A third difference in the kingdoms is the scope or size of these kingdoms. It was said that the sun never set on the British Empire. It was a bit of an overstatement, but it was so large that you could find their holdings throughout the world. However, as large and grand as it was, it soon fell apart. Look at the size of this kingdom: “His rule will extend from sea to sea and from the River to the ends of the earth.” A true worldwide kingdom is being described here. Every single time a person is brought to faith, they become a member of Christ’s kingdom. It doesn’t matter where they are from, here in the United States or in far-off lands such as Japan and Russia. Wherever the word of peace is proclaimed, the Holy Spirit can work faith in the heart of the hearer. What we have here is a preview of Christ’s Great Commission to the Church, when he said, “Go and make disciples of all nations, baptizing them in the name of the Father, and of the Son, and of the Holy Spirit, and teaching them to obey everything I have commanded you.” Through this message, people are brought into his kingdom. Jesus’ kingdom is different from all other kingdoms, because of the peace that it enjoys, because of the means by which it grows, and because of its scope and size.
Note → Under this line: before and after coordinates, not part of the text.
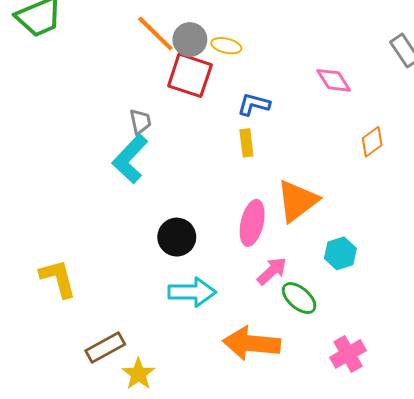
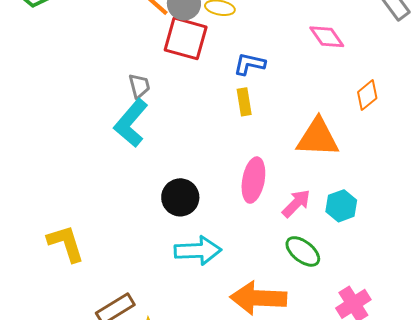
orange triangle: (297, 201) -> (318, 138), moved, turned 42
pink arrow: (272, 271) -> (296, 203), moved

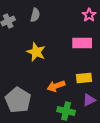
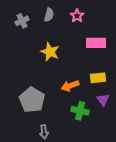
pink star: (89, 15) -> (77, 16), moved
purple triangle: (89, 100) -> (103, 100), turned -40

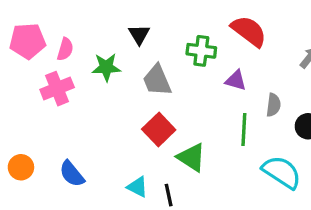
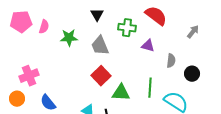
black triangle: (139, 34) -> (97, 15), moved
pink cross: (57, 89) -> (29, 76), moved
green line: (244, 130) -> (150, 88), moved
green triangle: (191, 157) -> (121, 93), turned -30

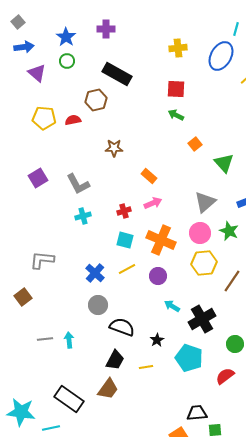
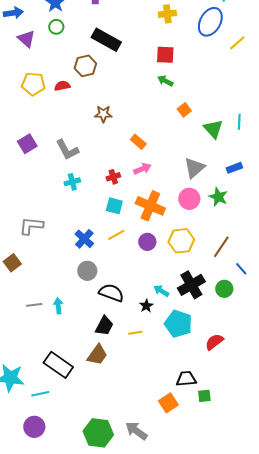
yellow hexagon: (204, 263) -> (181, 241), moved
cyan arrow: (172, 306) -> (161, 291), moved
green circle: (235, 344) -> (224, 289), moved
Is it any wonder, then, that the people of Jerusalem were encouraged by Zechariah to shout and rejoice? Can we do any less? Today, as we observe the events of Palm Sunday, let us join the crowds of Jerusalem in singing our Hosannas to the king. As we follow Jesus this week, observing all that he endured for our salvation, may it be that we are moved to rejoice with our whole lives. As we gather on Easter and hear the blessed news, “He is not here; he is risen.”, may we be filled with praise to our Lord. May our every day lives show the joy that fills our hearts as Christians as we behold the King. Amen.